Der Deutsche Landkreistag setzt sich seit Jahren intensiv für das Ziel einer wirklich flächendeckenden Versorgung auch des ländlichen Raums mit hochleistungsfähigen Breitband-Anschlüssen ein. Unsere Aufgabe auf Bundesebene ist es dabei vor allem, die diesbezüglichen Interessen gegenüber der Bundesregierung sowie den Telekommunikationsunternehmen wahrzunehmen. Ich selbst gehöre beispielsweise der AG 8 des Nationalen IT-Gipfels an, die sich unter Leitung von Bundesverkehrsminister Alexander Dobrindt und des Vorstandsvorsitzenden der Deutschen Telekom, Timotheus Höttges, mit dem Breitband-Ausbau beschäftigt.

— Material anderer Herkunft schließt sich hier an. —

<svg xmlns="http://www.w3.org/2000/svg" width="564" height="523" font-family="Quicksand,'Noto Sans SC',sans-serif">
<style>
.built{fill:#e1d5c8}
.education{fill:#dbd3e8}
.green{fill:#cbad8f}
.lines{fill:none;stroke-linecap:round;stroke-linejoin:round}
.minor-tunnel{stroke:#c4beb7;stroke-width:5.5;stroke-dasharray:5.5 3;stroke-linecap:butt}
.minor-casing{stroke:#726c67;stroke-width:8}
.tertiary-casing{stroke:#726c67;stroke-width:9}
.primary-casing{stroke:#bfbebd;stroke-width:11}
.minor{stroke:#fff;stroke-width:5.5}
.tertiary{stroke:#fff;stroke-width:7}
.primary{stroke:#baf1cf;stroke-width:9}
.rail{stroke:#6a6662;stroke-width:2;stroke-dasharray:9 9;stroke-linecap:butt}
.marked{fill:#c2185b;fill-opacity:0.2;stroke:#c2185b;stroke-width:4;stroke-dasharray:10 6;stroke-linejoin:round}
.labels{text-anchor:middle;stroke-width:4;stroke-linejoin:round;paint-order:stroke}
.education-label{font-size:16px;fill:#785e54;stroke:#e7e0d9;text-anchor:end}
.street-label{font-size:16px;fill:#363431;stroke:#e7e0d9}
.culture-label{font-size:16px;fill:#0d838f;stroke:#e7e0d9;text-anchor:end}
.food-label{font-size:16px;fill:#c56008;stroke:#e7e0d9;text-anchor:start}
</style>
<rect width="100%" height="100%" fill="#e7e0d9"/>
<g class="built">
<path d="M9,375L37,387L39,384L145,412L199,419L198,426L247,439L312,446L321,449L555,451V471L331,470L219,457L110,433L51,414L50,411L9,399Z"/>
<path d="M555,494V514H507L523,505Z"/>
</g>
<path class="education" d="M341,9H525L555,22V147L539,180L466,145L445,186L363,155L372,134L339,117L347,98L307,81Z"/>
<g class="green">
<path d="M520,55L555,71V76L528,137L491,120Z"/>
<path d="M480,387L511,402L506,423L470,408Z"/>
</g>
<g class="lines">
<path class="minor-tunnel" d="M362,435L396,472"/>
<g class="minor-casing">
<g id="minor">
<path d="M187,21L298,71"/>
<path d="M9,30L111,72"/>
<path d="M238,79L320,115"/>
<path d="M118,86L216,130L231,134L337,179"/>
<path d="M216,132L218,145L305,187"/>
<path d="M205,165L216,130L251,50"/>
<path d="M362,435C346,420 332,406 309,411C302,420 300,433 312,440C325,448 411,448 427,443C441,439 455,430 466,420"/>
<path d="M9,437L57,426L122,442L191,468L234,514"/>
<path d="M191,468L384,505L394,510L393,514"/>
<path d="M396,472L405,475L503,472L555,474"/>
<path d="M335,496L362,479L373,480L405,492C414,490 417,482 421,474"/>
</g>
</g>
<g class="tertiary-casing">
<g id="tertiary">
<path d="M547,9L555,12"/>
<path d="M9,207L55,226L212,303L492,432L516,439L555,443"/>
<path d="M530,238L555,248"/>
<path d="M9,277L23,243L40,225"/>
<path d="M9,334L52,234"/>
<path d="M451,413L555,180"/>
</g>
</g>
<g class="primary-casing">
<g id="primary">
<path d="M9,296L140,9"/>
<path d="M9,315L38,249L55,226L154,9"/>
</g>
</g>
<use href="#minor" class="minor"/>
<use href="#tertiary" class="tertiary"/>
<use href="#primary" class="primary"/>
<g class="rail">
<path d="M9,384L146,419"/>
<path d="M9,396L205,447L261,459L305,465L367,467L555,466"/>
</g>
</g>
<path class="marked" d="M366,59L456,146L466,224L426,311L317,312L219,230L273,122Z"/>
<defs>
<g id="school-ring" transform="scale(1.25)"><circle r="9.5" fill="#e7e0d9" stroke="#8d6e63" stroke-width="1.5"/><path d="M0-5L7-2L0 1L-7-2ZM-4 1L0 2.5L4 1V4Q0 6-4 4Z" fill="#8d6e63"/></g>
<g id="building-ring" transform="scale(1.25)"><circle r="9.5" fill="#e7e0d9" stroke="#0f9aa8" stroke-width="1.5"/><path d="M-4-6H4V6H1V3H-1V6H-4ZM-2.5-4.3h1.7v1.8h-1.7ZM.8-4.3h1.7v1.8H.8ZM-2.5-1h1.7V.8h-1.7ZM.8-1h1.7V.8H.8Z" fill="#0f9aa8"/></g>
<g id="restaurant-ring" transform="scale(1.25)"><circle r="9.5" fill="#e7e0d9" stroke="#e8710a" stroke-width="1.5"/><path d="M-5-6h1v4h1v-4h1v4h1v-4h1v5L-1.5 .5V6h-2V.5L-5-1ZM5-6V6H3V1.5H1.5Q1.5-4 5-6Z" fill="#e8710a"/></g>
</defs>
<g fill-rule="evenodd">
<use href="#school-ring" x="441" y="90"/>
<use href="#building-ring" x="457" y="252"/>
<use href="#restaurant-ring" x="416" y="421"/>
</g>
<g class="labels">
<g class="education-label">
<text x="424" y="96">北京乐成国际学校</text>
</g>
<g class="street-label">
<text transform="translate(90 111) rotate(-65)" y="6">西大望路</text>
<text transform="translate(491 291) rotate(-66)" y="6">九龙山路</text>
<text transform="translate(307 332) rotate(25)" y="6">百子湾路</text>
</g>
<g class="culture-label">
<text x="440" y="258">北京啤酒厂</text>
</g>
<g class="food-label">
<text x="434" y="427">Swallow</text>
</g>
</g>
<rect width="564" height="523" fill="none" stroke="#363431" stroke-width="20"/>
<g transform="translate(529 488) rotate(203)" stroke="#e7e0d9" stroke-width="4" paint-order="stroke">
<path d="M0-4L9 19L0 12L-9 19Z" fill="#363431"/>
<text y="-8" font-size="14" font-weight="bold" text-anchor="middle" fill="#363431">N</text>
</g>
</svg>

Wie beurteilen Sie den Vorstoß der Fraktionen von CDU/CSU und SPD, die beim Bundestag einen Antrag auf „Schnelles Internet für alle“ eingereicht haben?

Der von den Regierungsfraktionen im Bundestag eingebrachte Entschließungsantrag „Moderne Netze für ein modernes Land – Schnelles Internet für alle“ (BT-Drs. 18/1973) sowie zuvor schon der Koalitionsvertrag beinhalten viele gute Vorschläge zur dringend notwendigen Beschleunigung des Breitband-Ausbaus. Allein die fehlende finanzielle Förderung ist zu kritisieren. Die konkret vorgeschlagenen Maßnahmen können wir grundsätzlich mittragen. Besonders begrüßen wir, dass der Fraktionsantrag die wichtige, koordinierende Funktion der Landkreise für den Breitband-Ausbau anerkennt. Zusammen mit den Gemeinden engagieren sich schon heute zahlreiche Kreise für eine zeitnahe Erschließung ihres gesamten Gebiets. Kreisweite Breitband-Projekte bieten den Vorteil, dass auf diese Weise eine tatsächlich flächendeckende Versorgung erreicht werden kann, die auch kleinere und abgelegenere Gemeinden und Ortsteile einbezieht. Die Landkreise haben also ihre Hausaufgaben gemacht. Umso wichtiger ist es, dass den vielen Ankündigungen des Bundes nach Jahren nun auch sehr schnell Taten folgen. So benötigen wir eine deutliche Aufstockung der vom Bund und den Ländern für den Breitband-Ausbau zur Verfügung gestellten Fördermittel. Um welche Summe es dabei geht, lässt sich derzeit nicht abschließend beziffern. Der Freistaat Bayern hat sich etwa entschlossen, den Breitband-Ausbau im Land mit 1,5 Milliarden Euro zu fördern. Daran lässt sich leicht ersehen, in welchen Dimensionen die Bereitstellung von Fördermitteln durch den Bund und die Länder notwendig sein wird.